### Task directions
Please work out how many lines in the entries below include the string "Antonio", and reply with the number alone.
[[ Records to process open ]]
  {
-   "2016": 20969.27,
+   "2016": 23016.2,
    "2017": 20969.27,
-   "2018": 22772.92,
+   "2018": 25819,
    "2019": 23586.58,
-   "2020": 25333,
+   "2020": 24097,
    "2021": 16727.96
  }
[[ Records to process closed ]]
[[ Records to process open ]]
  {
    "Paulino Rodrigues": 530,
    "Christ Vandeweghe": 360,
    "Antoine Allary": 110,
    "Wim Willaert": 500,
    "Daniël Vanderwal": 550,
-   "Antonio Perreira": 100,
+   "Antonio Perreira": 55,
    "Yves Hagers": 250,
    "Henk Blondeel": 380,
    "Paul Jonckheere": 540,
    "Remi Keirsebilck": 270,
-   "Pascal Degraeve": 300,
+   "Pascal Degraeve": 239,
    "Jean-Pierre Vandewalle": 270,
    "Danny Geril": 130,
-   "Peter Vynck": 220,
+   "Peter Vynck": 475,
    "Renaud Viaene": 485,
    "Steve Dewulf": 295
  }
[[ Records to process closed ]]
### Answer
2